Cockatrice

Source: System Reference Document 5.0
The text on this page is Open Game Content, and is licensed for public use under the terms of the Open Game License v1.0a.

Cockatrice

Small monstrosity, unaligned


Armor Class 11

Hit Points 27 (6d6+30)

Speed 20 ft., fly 40 ft.


STR DEX CON INT WIS CHA
6 (-2) 12 (+1) 12 (+1) 2 (-4) 13 (+1) 5 (-3)

Senses darkvision 60 ft., passive Perception 10

Challenge ½ (100 XP)

Actions


Bite. Melee Weapon Attack: +3 to hit, reach 5 ft., one creature. Hit: 3 (1d4 + 1) piercing damage, and the target must succeed on a DC 11 Constitution saving throw against being magically petrified. On a failed save, the creature begins to turn to stone and is restrained. It must repeat the saving throw at the end of its next turn. On a success, the effect ends. On a failure, the creature is petrified for 24 hours.

Source: Pathfinder Roleplaying Game Bestiary.

Stupid, vicious, and repulsive, cockatrices are avoided by other creatures due to their magical ability to turn flesh to stone. Legends say that the first cockatrice emerged from an egg laid by a cockerel and incubated by a toad. Whether or not the story is true, today’s cockatrices breed true in terrifying and filthy dens haphazardly excavated by as many as a dozen of the squawking creatures. Males greatly outnumber females in these flocks, and are distinguished only by their wattles and combs. The typical cockatrice stands just over 2 feet high and weighs 5 pounds.

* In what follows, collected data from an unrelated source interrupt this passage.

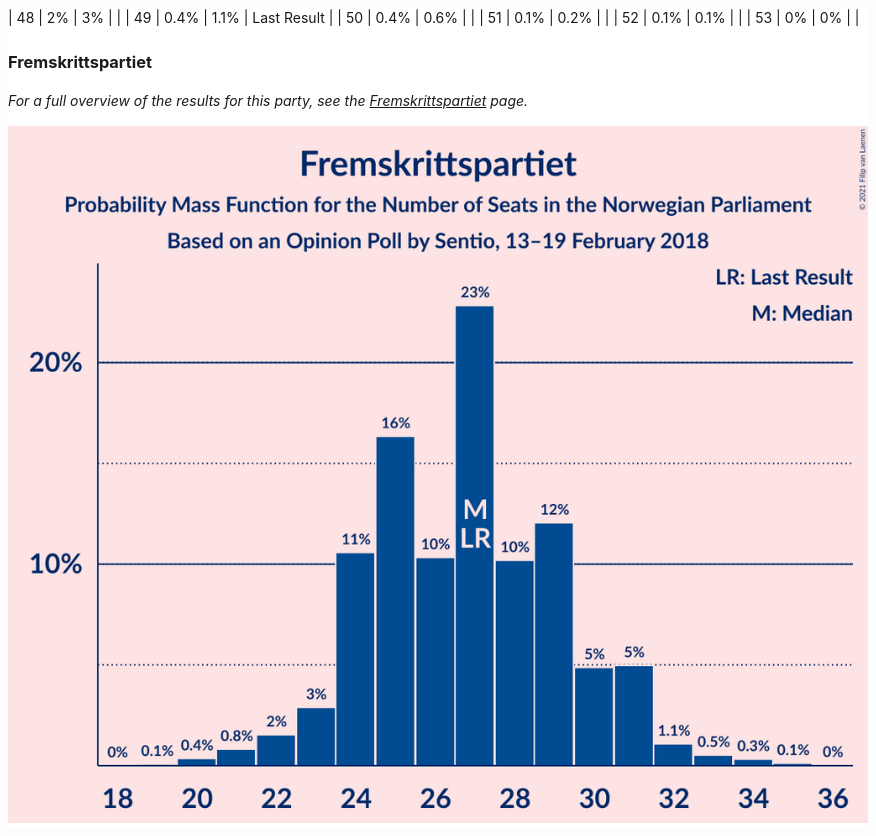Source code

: | 48 | 2% | 3% |  |
| 49 | 0.4% | 1.1% | Last Result |
| 50 | 0.4% | 0.6% |  |
| 51 | 0.1% | 0.2% |  |
| 52 | 0.1% | 0.1% |  |
| 53 | 0% | 0% |  |

### Fremskrittspartiet

*For a full overview of the results for this party, see the [Fremskrittspartiet](party-fremskrittspartiet.html) page.*

![Graph with seats probability mass function not yet produced](2018-02-19-Sentio-seats-pmf-fremskrittspartiet.png "Seats Probability Mass Function")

While their diet consists primarily of seeds and petrified insects (which conveniently double in the creature’s gizzard as both gastroliths and nutrition as they grind away), cockatrices fiercely defend their territories from anything they deem a threat, and the wanderings of rogue males seeking new spots to build dens sometimes bring them into unintentional contact with humanoids, with devastating results.

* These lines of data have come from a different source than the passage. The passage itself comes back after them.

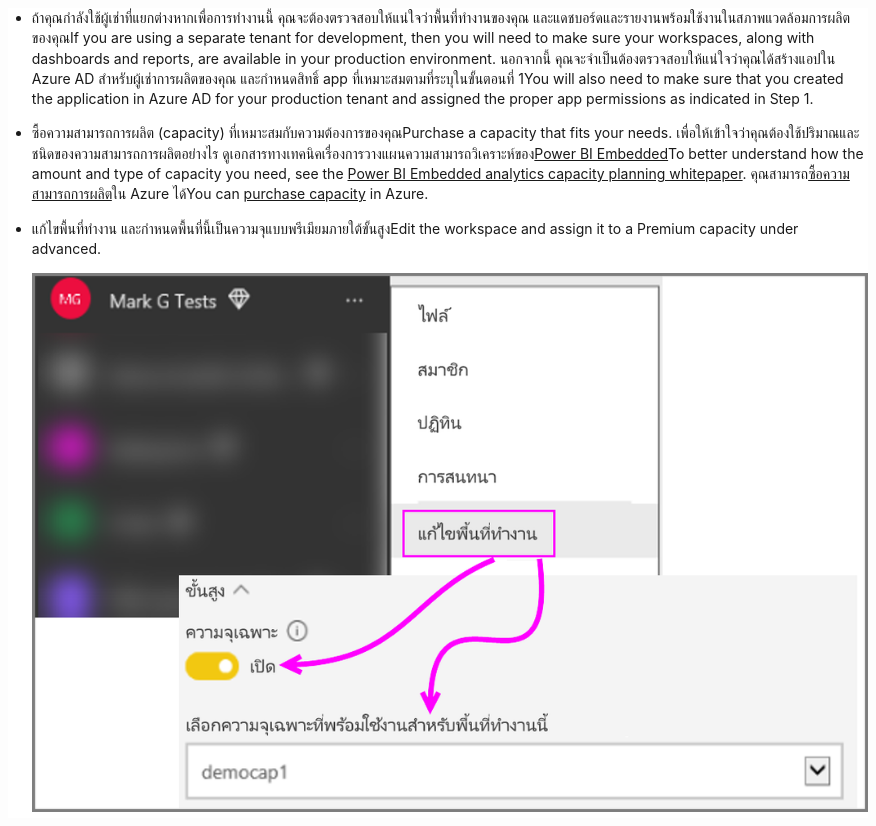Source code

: * <span data-ttu-id="59023-219">ถ้าคุณกำลังใช้ผู้เช่าที่แยกต่างหากเพื่อการทำงานนี้ คุณจะต้องตรวจสอบให้แน่ใจว่าพื้นที่ทำงานของคุณ และแดชบอร์ดและรายงานพร้อมใช้งานในสภาพแวดล้อมการผลิตของคุณ</span><span class="sxs-lookup"><span data-stu-id="59023-219">If you are using a separate tenant for development, then you will need to make sure your workspaces, along with dashboards and reports, are available in your production environment.</span></span> <span data-ttu-id="59023-220">นอกจากนี้ คุณจะจำเป็นต้องตรวจสอบให้แน่ใจว่าคุณได้สร้างแอปใน Azure AD สำหรับผู้เช่าการผลิตของคุณ และกำหนดสิทธิ์ app ที่เหมาะสมตามที่ระบุในขั้นตอนที่ 1</span><span class="sxs-lookup"><span data-stu-id="59023-220">You will also need to make sure that you created the application in Azure AD for your production tenant and assigned the proper app permissions as indicated in Step 1.</span></span>
* <span data-ttu-id="59023-221">ซื้อความสามารถการผลิต (capacity) ที่เหมาะสมกับความต้องการของคุณ</span><span class="sxs-lookup"><span data-stu-id="59023-221">Purchase a capacity that fits your needs.</span></span> <span data-ttu-id="59023-222">เพื่อให้เข้าใจว่าคุณต้องใช้ปริมาณและชนิดของความสามารถการผลิตอย่างไร ดูเอกสารทางเทคนิคเรื่องการวางแผนความสามารถวิเคราะห์ของ[Power BI Embedded](./embedded-capacity-planning.md)</span><span class="sxs-lookup"><span data-stu-id="59023-222">To better understand how the amount and type of capacity you need, see the [Power BI Embedded analytics capacity planning whitepaper](./embedded-capacity-planning.md).</span></span> <span data-ttu-id="59023-223">คุณสามารถ[ซื้อความสามารถการผลิต](https://portal.azure.com/#create/Microsoft.PowerBIDedicated)ใน Azure ได้</span><span class="sxs-lookup"><span data-stu-id="59023-223">You can [purchase capacity](https://portal.azure.com/#create/Microsoft.PowerBIDedicated) in Azure.</span></span>
* <span data-ttu-id="59023-224">แก้ไขพื้นที่ทำงาน และกำหนดพื้นที่นี้เป็นความจุแบบพรีเมียมภายใต้ขั้นสูง</span><span class="sxs-lookup"><span data-stu-id="59023-224">Edit the workspace and assign it to a Premium capacity under advanced.</span></span>

    ![ความจุแบบพรีเมียม](media/migrate-from-powerbi-embedded/powerbi-embedded-premium-capacity02.png)
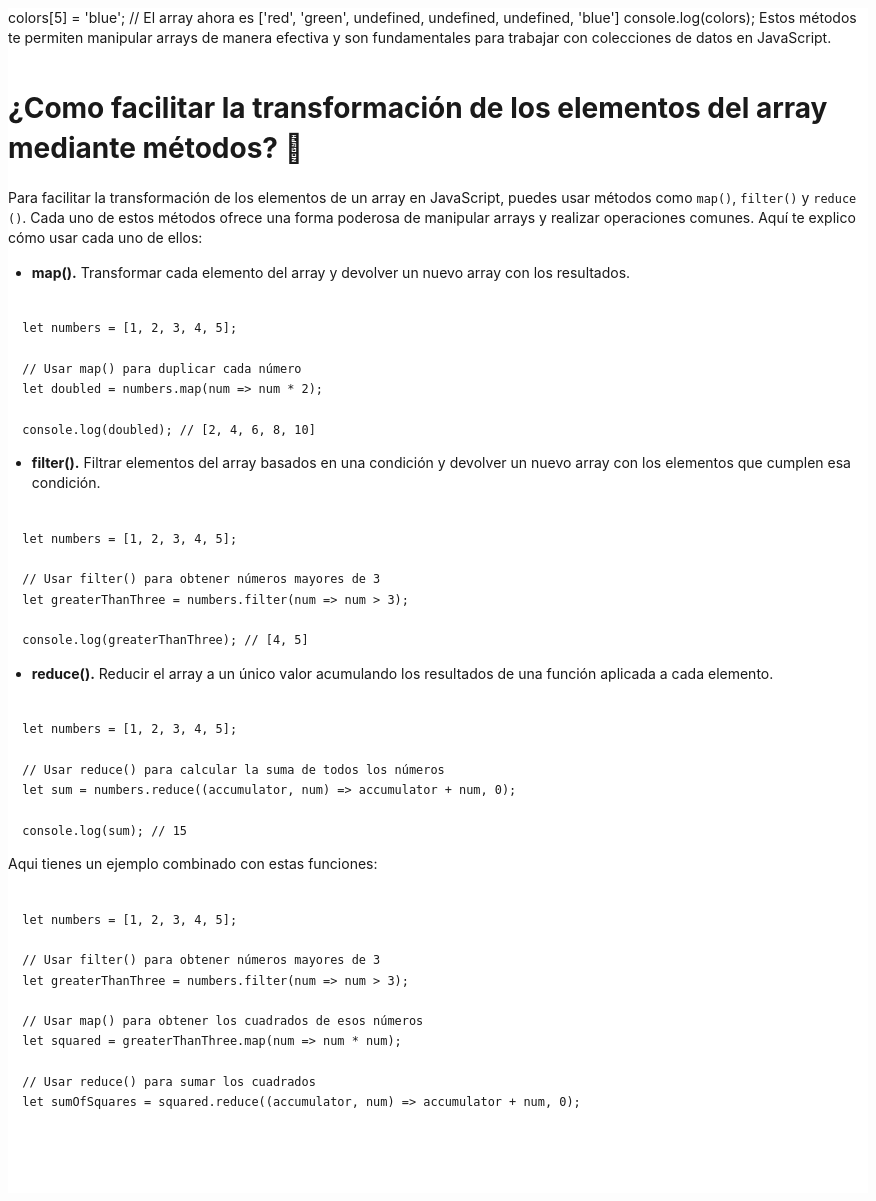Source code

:   colors[5] = 'blue'; // El array ahora es ['red', 'green', undefined, undefined, undefined, 'blue']
  console.log(colors);
</code></pre>
Estos métodos te permiten manipular arrays de manera efectiva y son fundamentales para trabajar con colecciones de datos en JavaScript.

# ¿Como facilitar la transformación de los elementos del array mediante métodos? 🤔
Para facilitar la transformación de los elementos de un array en JavaScript, puedes usar métodos como `map()`, `filter()` y `reduce()`. Cada uno de estos métodos ofrece una forma poderosa de manipular arrays y realizar operaciones comunes. Aquí te explico cómo usar cada uno de ellos:

* **map().** Transformar cada elemento del array y devolver un nuevo array con los resultados.
<pre><code>
  let numbers = [1, 2, 3, 4, 5];
  
  // Usar map() para duplicar cada número
  let doubled = numbers.map(num => num * 2);
  
  console.log(doubled); // [2, 4, 6, 8, 10]
</code></pre>

* **filter().** Filtrar elementos del array basados en una condición y devolver un nuevo array con los elementos que cumplen esa condición.
<pre><code>
  let numbers = [1, 2, 3, 4, 5];
  
  // Usar filter() para obtener números mayores de 3
  let greaterThanThree = numbers.filter(num => num > 3);
  
  console.log(greaterThanThree); // [4, 5]
</code></pre>

* **reduce().** Reducir el array a un único valor acumulando los resultados de una función aplicada a cada elemento.
<pre><code>
  let numbers = [1, 2, 3, 4, 5];

  // Usar reduce() para calcular la suma de todos los números
  let sum = numbers.reduce((accumulator, num) => accumulator + num, 0);
  
  console.log(sum); // 15
</code></pre>

Aqui tienes un ejemplo combinado con estas funciones:
<pre><code>
  let numbers = [1, 2, 3, 4, 5];

  // Usar filter() para obtener números mayores de 3
  let greaterThanThree = numbers.filter(num => num > 3);
  
  // Usar map() para obtener los cuadrados de esos números
  let squared = greaterThanThree.map(num => num * num);
  
  // Usar reduce() para sumar los cuadrados
  let sumOfSquares = squared.reduce((accumulator, num) => accumulator + num, 0);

The cockatrice’s strange ability to turn other creatures to stone is the creature’s greatest defense, and a cockatrice lair is invariably littered with petrified remnants of foes. In an ironic twist of fate, however, weasels and ferrets—the creatures most likely to slip into cockatrices’ nests and consume their eggs—appear to be completely immune to the effect. For unknown reasons, cockatrices are both terrified of and enraged by conventional roosters, and are equally likely to flee or attack when confronted by one.